Bardo espera que respondan a su sangre y revelen rutas hacia la Primera Ciudad. Maximilian protege el acceso y utiliza su conocimiento como fuente de autoridad. La rivalidad entre ambos gira en parte alrededor de quién puede abrir, interpretar o controlar esas piezas.
Las piedras muestran que la civilización de Constanza vive sobre tecnología heredada. No construye desde cero; conserva, imita y ritualiza. Su naturaleza debe mantenerse abierta cuando las novelas no especifican si son Exo, artefactos de otra tradición o materiales propios de los Padres Celestiales. Dentro del lore, lo importante es su papel como llave entre sangre, conocimiento y poder urbano.
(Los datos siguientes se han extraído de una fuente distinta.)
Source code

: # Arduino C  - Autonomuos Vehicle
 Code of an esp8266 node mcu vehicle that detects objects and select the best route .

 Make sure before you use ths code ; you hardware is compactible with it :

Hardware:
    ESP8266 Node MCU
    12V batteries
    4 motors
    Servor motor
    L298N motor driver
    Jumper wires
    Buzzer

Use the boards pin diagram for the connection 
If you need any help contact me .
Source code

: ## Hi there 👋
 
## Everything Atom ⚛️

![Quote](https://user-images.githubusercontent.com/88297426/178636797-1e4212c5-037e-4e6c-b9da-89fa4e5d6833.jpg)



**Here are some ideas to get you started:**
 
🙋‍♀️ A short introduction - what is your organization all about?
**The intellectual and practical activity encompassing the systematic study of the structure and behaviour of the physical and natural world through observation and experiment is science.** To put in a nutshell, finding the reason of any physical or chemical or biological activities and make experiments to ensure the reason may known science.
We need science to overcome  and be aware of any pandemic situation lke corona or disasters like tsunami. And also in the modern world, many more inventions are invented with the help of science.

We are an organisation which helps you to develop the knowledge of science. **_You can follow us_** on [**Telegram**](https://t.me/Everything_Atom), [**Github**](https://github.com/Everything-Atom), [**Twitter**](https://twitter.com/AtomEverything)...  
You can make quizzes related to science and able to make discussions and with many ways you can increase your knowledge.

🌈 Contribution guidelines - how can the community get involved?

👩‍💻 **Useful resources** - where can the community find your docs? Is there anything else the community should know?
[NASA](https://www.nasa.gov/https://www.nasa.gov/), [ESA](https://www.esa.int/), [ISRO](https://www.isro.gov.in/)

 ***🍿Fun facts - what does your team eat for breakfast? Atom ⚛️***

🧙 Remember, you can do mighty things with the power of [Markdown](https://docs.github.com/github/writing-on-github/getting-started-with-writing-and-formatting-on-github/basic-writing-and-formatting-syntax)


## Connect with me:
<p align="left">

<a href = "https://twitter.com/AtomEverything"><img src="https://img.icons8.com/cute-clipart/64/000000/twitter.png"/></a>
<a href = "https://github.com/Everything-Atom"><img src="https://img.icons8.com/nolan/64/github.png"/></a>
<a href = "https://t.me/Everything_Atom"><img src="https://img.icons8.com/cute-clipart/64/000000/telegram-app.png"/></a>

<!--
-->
Apariciones y relaciones canónicas
La tarjeta de Las piedras negras pertenece a la serie Llama y Ceniza. Su contenido procede de Ceniza de Dragón, Corazón de Dragón, Ojos de Dragón y Alas de Dragón. La cronología principal se sitúa en el año 6033 tras la caída de la Primera Ciudad.
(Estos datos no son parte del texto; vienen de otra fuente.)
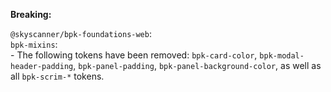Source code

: **Breaking:**

`@skyscanner/bpk-foundations-web`: </br>
`bpk-mixins`: </br>
    - The following tokens have been removed:
    `bpk-card-color`, `bpk-modal-header-padding`, `bpk-panel-padding`, `bpk-panel-background-color`, as well as all `bpk-scrim-*` tokens.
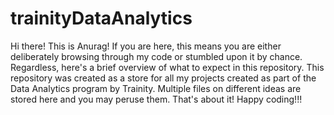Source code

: # trainityDataAnalytics
Hi there! This is Anurag!
If you are here, this means you are either deliberately browsing through my code or stumbled upon it by chance.
Regardless, here's a brief overview of what to expect in this repository.
This repository was created as a store for all my projects created as part of the Data Analytics program by Trainity.
Multiple files on different ideas are stored here and you may peruse them.
That's about it! Happy coding!!!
Las visiones de Clea, las afirmaciones de Temis y Mefisto, las supersticiones sobre la ceniza y las interpretaciones de los alquimistas deben conservarse como perspectivas del canon cuando el texto no las confirma como hechos objetivos. Del mismo modo, las entidades de Lutecia no deben recibir una identidad definitiva más allá de lo mostrado: imitan, aprenden, cuentan y observan, pero su naturaleza completa permanece abierta.
Las conexiones con La Senda de las Estrellas y La Guerra de los Mil Tronos solo deben ampliarse mediante relaciones expresamente establecidas por las novelas. Este artículo está concebido como referencia de lore para lectores y creadores de contenido, no como autorización para introducir personajes, poderes, lugares o genealogías ajenos al material canónico.